The pipeline configuration (which pipeline units in what configuration) is determined dynamically on each adviser start. This enables construction of the pipeline depending on an input vector (e.g. packages used, Python indexes configured, library usage, recommendation type and such). Each pipeline unit requests to be registered to the pipeline configuration until the pipeline configuration has been changed, indicating that the unit has been registered? This loop respects __all__ listing of the respective thoth.adviser.boots, thoth.adviser.sieves, thoth.adviser.strides, thoth.adviser.steps and thoth.adviser.wraps module.

It’s good to note how pipeline units should be listed in __all__:

  1. If a pipeline unit Foo depends on another pipeline unit, say Bar, the pipeline unit Foo should be stated before Bar in the __all__ listing.

  2. It’s a good practice to place pipeline units that remove/filter packages from an application stack sooner than pipeline units that perform other tasks (e.g. scoring, adding package information, …). As packages are filtered, the code of other units is performed less time making the pipeline run more optimal.

  3. If a pipeline unit Foo is less expensive than another pipeline unit, say Bar, the pipeline unit Foo should be stated before Bar in the __all__ listing.

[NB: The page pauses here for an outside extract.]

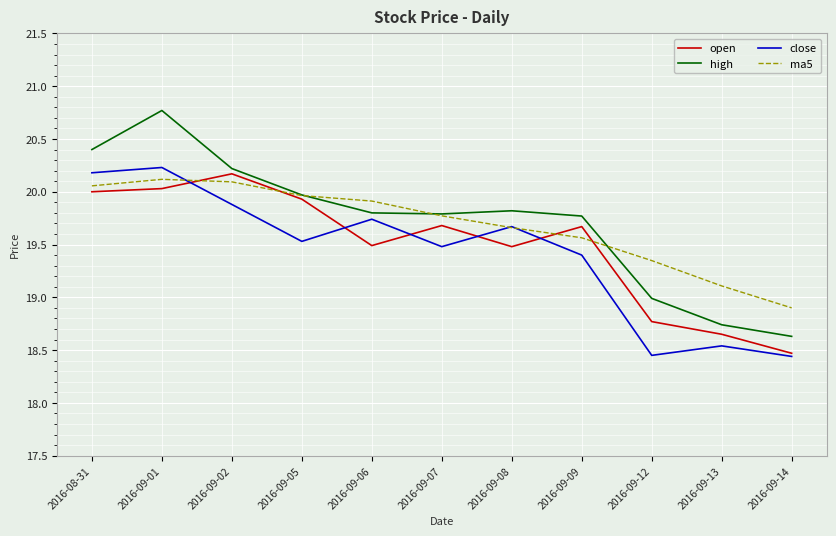

At how many categories does at least one series exceed 20?

3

An example of a pipeline unit that is considered expensive is a pipeline unit that performs a knowledge graph query (the more queries or more expensive queries, the more pipeline unit is expensive). Note the overhead needed to query the knowledge base.

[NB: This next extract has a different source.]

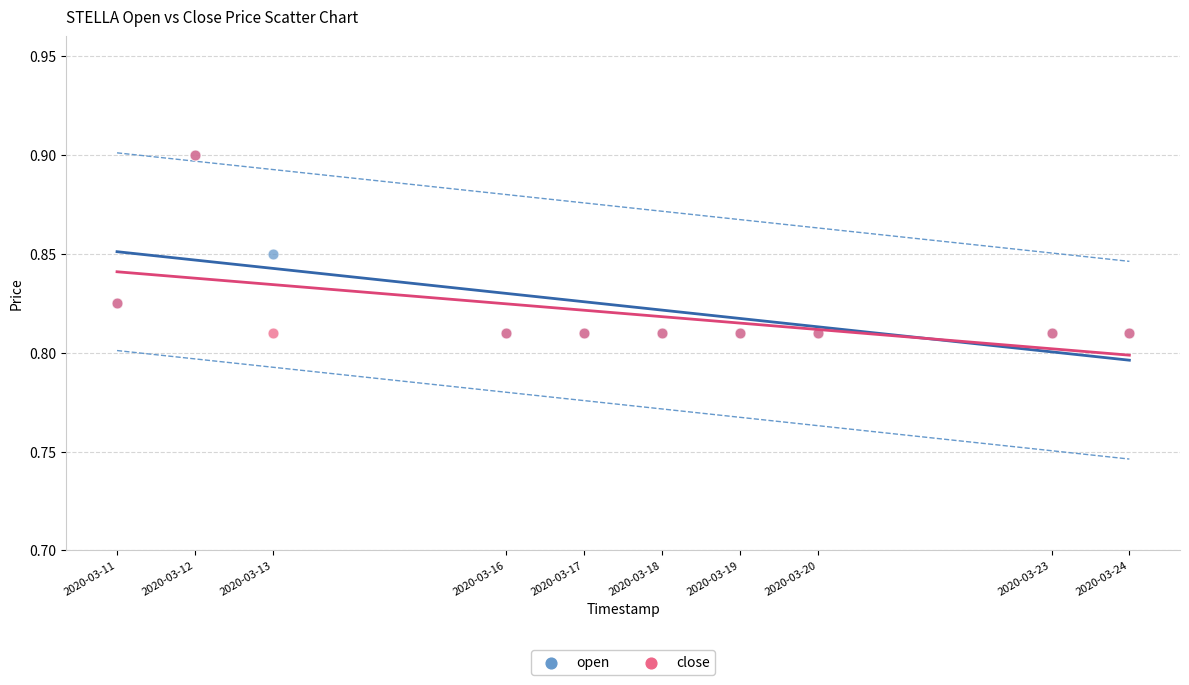

What are all the series names shown in the legend?

open, close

Which pipeline unit type should be chosen?

Sometimes it might be tricky to select the right pipeline unit. Multiple unit types were designed to provide a framework for resolver to easily write units. These units have different overhead and are designed for specific use cases. It’s crucial to select the right pipeline unit for the right use case to keep the pipeline performing well.

The most expensive pipeline units are steps. They are run each time a package is about to be added to resolver’s internal state. As it is the most expensive one, it also provides the most information for a pipeline unit developer - which package in which specific version is about to be added to a partially resolved state and what the resolver state looks like. These units are the only ones that can affect the final unit score.

The second most expensive pipeline units are sieves. They do not provide access to resolver’s internal state, but are called each time there are packages in specific versions considered for further resolution. As the name suggests, these units filter out packages that should not occur in the final software stack. These units, unlike steps, do not provide access to resolver’s internal state (states are created out of the packages that were not filtered by sieves).

The third most expensive pipeline units are strides. They are called on each fully resolved state that eventually (if all wraps accept fully resolved state by resolver) form the recommended software stack (hence become final states).

The most cheapest pipeline units are boots and wraps. Boot pipeline unit types were designed to prepare resolver, the input vector coming to the resolver or pipeline units. Wrap pipeline unit types make final changes to final states that are not relevant to the state score, packages resolved in the final state or resolver input vector.

Refer to sections specific to pipeline unit types for examples and more information.

Unroll pipeline units

To keep the resolver performing well, try to always unroll all the operations that do not need to be included in the actual pipeline unit run method and put these operations to pre or post run methods. In that case, pipeline units can configure/prepare for a resolver run in advance, keeping the initialization part out of the actual pipeline run. Note the run method of a pipeline unit can be called thousands times in a single resolver run so optimizing these pieces matter a lot.